> _GIVEN PROBLEM_
Retype the items from the very start up to and including the line that contains "color balance rgb: linear", reproducing every line without changes.

(Stored items)
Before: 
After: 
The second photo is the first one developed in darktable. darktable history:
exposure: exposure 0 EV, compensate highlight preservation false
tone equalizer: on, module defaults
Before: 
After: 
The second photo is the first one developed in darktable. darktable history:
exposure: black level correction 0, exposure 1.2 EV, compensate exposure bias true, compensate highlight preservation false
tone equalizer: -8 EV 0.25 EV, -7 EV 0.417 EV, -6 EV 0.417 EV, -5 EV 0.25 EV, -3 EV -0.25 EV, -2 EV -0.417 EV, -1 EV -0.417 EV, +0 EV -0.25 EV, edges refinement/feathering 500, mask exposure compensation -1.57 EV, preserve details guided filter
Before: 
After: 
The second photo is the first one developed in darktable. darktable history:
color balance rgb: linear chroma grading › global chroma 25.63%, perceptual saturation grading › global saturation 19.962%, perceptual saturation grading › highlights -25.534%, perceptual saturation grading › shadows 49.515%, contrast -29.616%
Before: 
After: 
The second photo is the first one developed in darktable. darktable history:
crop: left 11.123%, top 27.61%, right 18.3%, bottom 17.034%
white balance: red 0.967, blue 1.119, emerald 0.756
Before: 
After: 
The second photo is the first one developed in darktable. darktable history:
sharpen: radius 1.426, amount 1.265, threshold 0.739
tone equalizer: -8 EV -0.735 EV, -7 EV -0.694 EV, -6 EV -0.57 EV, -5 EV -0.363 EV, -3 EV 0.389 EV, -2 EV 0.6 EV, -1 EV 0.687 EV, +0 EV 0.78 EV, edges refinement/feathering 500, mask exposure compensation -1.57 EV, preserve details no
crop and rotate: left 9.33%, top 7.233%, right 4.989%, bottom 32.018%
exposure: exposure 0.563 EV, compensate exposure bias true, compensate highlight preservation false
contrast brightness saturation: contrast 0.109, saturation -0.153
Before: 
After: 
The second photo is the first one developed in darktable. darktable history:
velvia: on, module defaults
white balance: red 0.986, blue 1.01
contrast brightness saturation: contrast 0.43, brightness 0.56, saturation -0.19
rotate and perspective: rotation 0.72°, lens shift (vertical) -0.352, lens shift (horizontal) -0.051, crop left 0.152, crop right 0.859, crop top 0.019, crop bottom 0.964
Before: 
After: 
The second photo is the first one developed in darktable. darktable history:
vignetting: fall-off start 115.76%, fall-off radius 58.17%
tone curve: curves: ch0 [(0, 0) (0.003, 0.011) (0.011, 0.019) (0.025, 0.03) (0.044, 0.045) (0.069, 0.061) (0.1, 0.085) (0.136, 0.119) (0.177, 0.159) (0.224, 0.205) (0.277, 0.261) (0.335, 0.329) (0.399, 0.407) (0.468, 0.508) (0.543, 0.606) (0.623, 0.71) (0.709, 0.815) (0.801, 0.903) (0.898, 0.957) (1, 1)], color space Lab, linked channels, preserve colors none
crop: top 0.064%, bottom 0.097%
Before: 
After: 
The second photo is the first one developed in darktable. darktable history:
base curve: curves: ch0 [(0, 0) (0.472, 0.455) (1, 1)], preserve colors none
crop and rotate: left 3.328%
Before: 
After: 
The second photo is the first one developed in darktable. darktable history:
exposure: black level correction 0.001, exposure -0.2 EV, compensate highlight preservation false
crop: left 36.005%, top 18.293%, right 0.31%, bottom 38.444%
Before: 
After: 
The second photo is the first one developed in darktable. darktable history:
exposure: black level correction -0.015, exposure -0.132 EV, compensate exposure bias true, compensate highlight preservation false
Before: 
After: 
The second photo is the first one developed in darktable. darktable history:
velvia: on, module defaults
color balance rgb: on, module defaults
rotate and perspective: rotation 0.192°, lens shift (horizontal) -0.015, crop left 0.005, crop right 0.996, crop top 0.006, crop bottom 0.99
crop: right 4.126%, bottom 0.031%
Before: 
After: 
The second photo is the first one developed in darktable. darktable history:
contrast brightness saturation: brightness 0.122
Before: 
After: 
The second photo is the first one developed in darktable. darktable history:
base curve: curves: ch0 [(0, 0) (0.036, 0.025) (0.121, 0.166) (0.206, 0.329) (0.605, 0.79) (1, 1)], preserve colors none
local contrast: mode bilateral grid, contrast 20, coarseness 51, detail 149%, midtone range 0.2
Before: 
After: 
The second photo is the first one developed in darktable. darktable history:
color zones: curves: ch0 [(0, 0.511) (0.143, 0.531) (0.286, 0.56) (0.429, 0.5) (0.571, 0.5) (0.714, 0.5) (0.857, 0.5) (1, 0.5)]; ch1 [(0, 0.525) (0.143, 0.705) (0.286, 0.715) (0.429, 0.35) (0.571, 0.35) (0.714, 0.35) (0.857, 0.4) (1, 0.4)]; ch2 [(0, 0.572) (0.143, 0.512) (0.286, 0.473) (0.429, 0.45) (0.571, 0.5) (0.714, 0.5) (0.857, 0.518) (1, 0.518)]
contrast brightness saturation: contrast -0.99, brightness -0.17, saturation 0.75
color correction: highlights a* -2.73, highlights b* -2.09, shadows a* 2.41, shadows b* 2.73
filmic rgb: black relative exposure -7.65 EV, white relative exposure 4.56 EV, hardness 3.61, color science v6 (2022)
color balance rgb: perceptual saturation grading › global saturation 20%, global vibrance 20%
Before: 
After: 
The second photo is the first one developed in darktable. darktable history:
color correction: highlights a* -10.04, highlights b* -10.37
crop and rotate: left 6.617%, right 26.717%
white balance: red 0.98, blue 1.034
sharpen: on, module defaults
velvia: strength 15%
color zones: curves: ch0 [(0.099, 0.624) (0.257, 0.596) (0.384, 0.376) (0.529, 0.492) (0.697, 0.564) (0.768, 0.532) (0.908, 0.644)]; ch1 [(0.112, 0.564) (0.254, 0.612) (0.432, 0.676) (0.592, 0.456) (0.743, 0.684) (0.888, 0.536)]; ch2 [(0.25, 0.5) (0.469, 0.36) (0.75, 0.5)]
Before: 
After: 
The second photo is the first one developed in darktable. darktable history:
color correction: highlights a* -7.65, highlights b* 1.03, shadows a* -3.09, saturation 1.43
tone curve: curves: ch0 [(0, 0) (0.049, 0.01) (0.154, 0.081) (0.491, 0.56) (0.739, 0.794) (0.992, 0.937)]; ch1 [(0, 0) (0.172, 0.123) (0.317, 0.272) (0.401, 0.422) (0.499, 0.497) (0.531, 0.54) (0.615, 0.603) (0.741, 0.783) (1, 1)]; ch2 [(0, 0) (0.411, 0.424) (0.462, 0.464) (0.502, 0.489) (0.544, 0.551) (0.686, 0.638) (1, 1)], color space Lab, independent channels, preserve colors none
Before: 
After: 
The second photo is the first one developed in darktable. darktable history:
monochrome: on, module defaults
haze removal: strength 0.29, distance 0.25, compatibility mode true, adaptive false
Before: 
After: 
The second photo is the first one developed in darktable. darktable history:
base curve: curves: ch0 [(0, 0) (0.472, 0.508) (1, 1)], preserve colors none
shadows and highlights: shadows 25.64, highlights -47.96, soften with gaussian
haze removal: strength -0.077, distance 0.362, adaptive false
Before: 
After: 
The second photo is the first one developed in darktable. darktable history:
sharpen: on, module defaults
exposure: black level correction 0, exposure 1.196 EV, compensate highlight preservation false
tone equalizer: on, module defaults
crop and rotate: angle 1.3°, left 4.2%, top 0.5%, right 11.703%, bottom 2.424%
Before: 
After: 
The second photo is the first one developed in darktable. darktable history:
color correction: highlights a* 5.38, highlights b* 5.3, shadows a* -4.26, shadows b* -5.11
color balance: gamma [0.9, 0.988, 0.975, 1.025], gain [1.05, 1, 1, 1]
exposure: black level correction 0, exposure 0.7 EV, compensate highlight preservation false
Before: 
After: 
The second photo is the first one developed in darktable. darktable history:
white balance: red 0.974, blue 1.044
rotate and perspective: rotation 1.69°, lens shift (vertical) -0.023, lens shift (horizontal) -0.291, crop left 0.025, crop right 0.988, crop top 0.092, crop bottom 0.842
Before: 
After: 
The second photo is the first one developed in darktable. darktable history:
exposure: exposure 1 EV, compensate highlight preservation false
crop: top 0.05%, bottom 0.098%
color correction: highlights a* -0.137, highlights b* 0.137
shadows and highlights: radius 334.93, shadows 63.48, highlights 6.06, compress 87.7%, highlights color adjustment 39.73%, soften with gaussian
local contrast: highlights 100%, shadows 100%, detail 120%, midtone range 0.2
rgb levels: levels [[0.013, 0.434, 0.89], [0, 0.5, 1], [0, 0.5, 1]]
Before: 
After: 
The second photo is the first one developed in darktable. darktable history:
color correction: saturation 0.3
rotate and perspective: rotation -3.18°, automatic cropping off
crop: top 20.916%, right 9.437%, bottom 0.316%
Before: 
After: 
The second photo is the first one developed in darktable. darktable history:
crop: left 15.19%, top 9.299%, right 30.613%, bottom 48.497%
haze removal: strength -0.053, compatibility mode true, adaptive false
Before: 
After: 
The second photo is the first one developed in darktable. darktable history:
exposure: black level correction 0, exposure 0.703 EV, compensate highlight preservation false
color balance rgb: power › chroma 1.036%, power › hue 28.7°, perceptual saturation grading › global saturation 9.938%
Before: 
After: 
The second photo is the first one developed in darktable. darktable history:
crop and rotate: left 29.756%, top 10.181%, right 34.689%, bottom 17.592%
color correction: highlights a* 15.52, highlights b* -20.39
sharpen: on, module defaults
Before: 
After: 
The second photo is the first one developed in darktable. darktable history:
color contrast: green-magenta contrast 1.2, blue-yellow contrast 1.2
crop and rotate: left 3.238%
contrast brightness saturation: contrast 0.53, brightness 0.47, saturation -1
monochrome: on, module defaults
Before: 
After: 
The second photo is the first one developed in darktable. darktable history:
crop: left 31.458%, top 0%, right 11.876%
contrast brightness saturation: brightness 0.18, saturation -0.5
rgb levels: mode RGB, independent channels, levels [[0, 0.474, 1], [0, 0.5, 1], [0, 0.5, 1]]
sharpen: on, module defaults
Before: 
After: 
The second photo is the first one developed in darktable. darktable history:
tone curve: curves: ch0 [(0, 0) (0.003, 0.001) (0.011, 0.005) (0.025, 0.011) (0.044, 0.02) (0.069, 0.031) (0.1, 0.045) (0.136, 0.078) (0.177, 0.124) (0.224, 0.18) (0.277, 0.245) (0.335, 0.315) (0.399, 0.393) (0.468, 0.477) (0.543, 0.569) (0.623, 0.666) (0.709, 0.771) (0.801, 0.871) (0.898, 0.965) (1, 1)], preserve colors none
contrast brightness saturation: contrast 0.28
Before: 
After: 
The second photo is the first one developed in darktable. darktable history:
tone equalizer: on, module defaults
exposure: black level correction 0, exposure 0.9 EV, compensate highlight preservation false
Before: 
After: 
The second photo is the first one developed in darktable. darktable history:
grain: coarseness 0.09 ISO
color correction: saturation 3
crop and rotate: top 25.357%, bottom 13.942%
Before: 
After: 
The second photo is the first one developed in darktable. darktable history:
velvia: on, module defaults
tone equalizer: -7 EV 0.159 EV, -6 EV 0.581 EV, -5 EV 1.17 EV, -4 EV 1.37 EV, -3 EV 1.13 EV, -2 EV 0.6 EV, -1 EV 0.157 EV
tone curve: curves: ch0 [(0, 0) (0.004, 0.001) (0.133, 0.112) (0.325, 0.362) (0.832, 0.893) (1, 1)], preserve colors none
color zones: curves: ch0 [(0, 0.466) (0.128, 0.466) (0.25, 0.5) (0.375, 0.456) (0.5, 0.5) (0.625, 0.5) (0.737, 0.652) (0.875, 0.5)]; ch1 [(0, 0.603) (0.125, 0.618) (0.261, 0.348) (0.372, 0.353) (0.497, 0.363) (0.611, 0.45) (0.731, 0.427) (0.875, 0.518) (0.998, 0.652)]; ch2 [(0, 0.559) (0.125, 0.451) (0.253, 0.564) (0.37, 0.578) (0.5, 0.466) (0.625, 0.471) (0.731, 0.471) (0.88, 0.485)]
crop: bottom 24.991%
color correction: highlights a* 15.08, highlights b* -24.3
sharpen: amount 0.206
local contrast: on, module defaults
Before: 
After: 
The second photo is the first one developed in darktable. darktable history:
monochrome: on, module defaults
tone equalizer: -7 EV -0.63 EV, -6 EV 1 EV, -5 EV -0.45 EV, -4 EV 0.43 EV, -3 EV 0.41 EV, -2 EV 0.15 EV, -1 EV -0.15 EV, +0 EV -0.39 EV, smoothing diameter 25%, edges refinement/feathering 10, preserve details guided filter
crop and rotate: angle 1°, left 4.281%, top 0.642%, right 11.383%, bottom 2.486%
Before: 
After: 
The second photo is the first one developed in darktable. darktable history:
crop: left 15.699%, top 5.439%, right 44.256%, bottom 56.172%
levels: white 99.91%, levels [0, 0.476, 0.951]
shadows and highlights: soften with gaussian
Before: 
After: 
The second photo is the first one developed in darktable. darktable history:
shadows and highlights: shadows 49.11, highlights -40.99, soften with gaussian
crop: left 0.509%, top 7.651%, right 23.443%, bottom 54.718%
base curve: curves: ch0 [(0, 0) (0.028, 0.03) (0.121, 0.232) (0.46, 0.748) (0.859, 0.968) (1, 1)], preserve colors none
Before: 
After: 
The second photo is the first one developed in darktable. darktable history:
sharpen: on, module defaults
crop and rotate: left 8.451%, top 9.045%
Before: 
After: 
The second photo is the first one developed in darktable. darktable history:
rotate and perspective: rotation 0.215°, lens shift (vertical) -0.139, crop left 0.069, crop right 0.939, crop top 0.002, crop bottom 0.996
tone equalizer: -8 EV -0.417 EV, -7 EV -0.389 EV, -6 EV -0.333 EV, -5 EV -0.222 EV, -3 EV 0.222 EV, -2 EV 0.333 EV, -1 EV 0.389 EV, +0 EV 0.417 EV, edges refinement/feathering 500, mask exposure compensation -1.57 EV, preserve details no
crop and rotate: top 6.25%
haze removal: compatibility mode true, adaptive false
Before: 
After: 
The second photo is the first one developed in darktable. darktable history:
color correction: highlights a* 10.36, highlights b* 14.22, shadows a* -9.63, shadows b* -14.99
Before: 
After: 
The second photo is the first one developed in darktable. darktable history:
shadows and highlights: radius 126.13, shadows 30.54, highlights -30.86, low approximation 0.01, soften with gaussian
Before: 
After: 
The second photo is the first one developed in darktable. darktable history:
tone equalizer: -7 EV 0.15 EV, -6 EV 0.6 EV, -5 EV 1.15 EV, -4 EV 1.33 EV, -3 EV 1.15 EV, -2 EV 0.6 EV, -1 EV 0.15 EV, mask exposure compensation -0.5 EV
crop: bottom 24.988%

> _WORKED ANSWER_
Before: 
After: 
The second photo is the first one developed in darktable. darktable history:
exposure: exposure 0 EV, compensate highlight preservation false
tone equalizer: on, module defaults
Before: 
After: 
The second photo is the first one developed in darktable. darktable history:
exposure: black level correction 0, exposure 1.2 EV, compensate exposure bias true, compensate highlight preservation false
tone equalizer: -8 EV 0.25 EV, -7 EV 0.417 EV, -6 EV 0.417 EV, -5 EV 0.25 EV, -3 EV -0.25 EV, -2 EV -0.417 EV, -1 EV -0.417 EV, +0 EV -0.25 EV, edges refinement/feathering 500, mask exposure compensation -1.57 EV, preserve details guided filter
Before: 
After: 
The second photo is the first one developed in darktable. darktable history:
color balance rgb: linear chroma grading › global chroma 25.63%, perceptual saturation grading › global saturation 19.962%, perceptual saturation grading › highlights -25.534%, perceptual saturation grading › shadows 49.515%, contrast -29.616%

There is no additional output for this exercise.